Limited access to credit — Lenders see tiny, climate-exposed island economies as risky bets. That naturally caps how much these countries can borrow, even if their governments wanted to.
Also Read: 10 Countries with the Highest National Debt in 2026
Is Low Debt Always a Good Sign?
Low debt is not automatically a sign of strength. What matters is the context around it.
Liechtenstein and Brunei have ultra-low debt-to-GDP ratios — under 3% — because they’re genuinely wealthy and disciplined. That’s structural strength. But Niue or Tuvalu have low debt partly because no one will lend to them at scale, and their economies are too small to absorb major borrowing in the first place. That’s not strength — it’s fragility wearing a friendly face.
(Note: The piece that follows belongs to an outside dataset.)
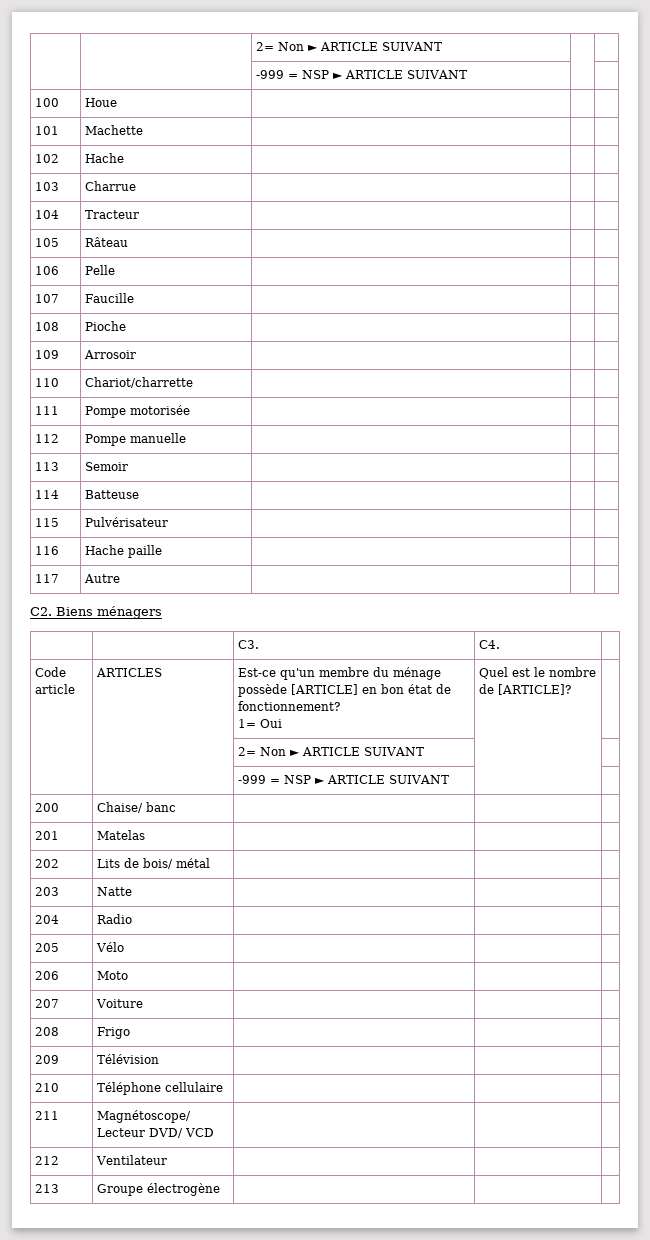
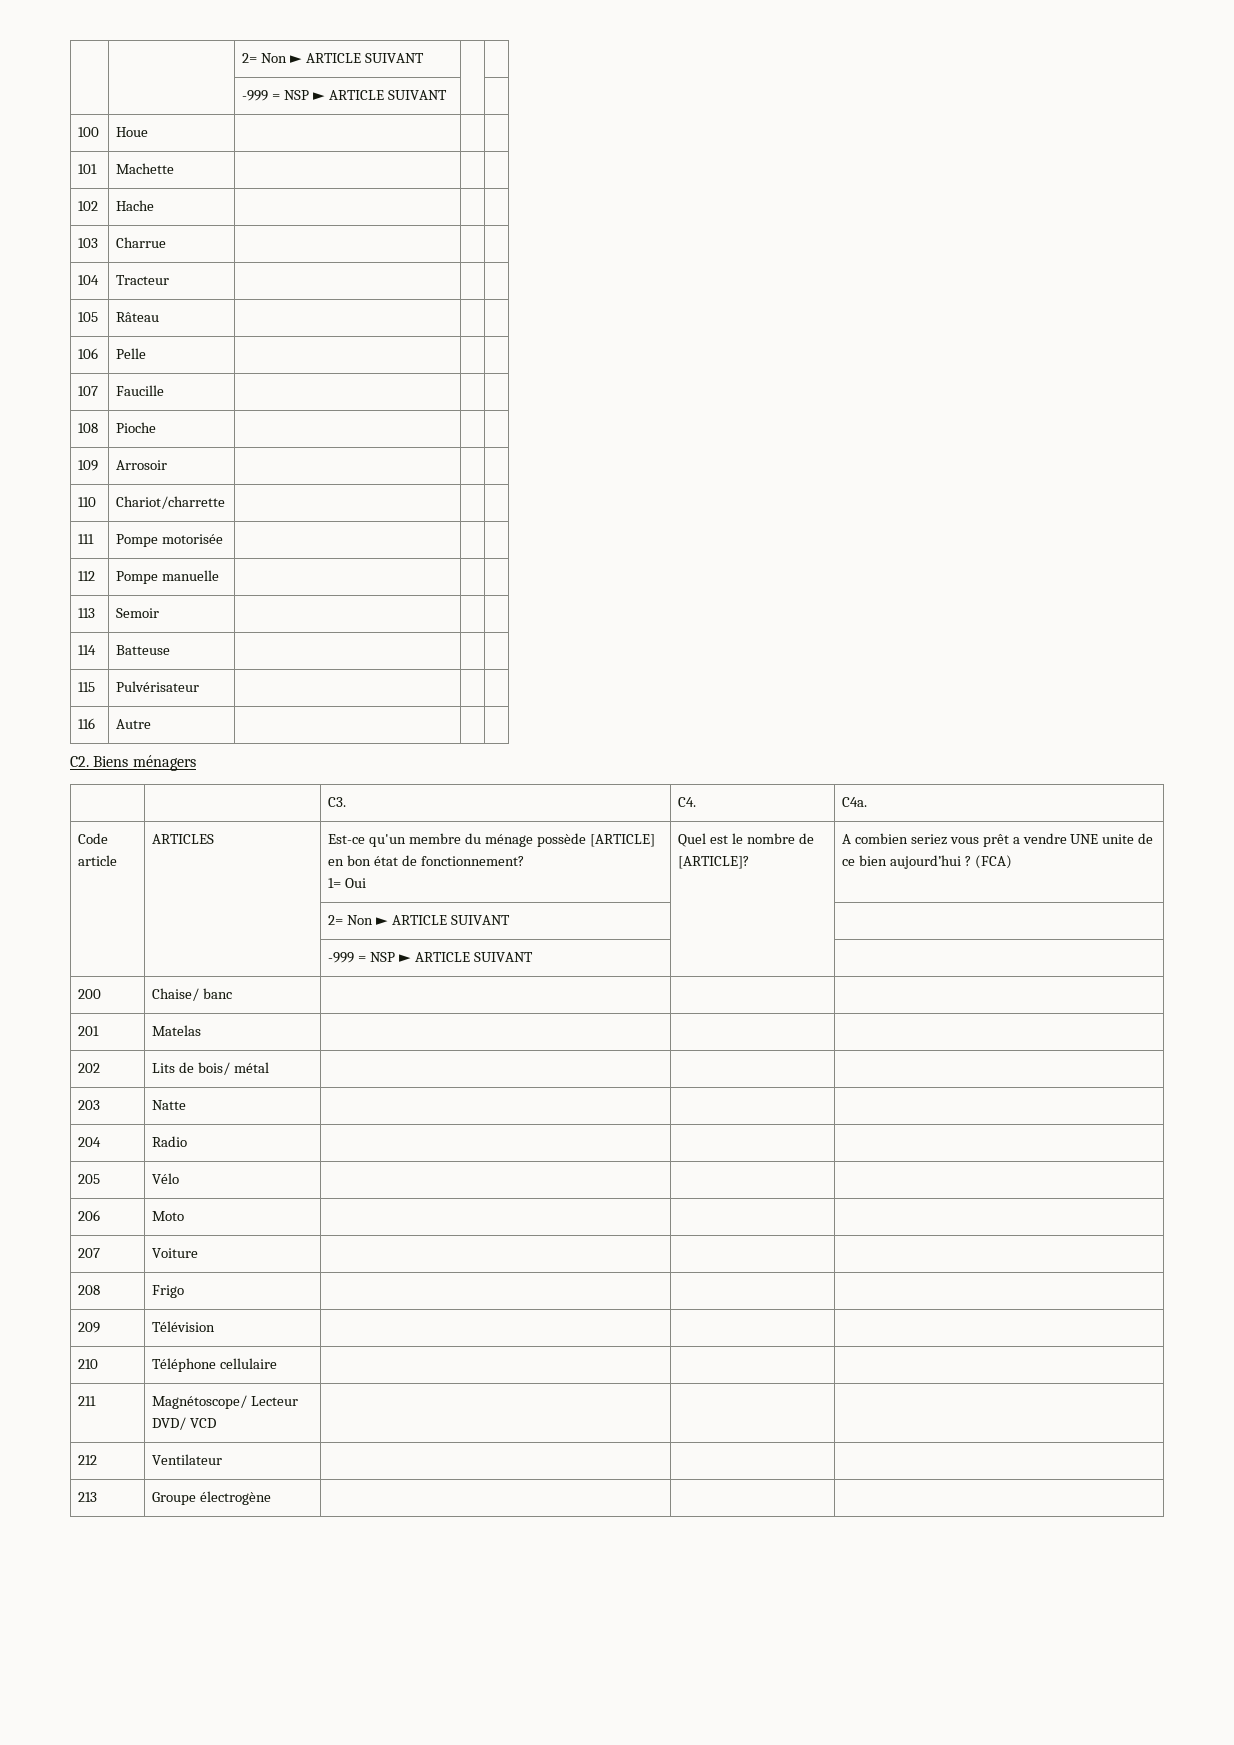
[85,545,163,558] [35,574,60,583] | Hache paille | | | // 117 -> (96, 723) none
(501, 644) none -> [842,797,868,807] C4a.
(572, 689) none -> [842,833,1154,847] [842,855,1012,869] A combien seriez vous prêt a vendre UNE unite de ce bien aujourd’hui ? (FCA)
The danger zone for these small nations isn’t debt itself. It’s climate shocks, tourism collapse, and reliance on a handful of donors. One bad cyclone or one expired aid agreement can flip a low-debt country into a debt crisis almost overnight.
What It Means for the Rest of Us
These 10 nations may not move global markets, but their experience offers something the giants on the high-debt list often miss — proof that living within your means is possible, even when life is hard.
The IMF has warned that global public debt is on track to approach 100% of world GDP by 2030. Most of the world is borrowing more, not less. The countries on this list show another path, even if that path is partly forced on them by geography and size.
Their debt is small. Their lessons are not.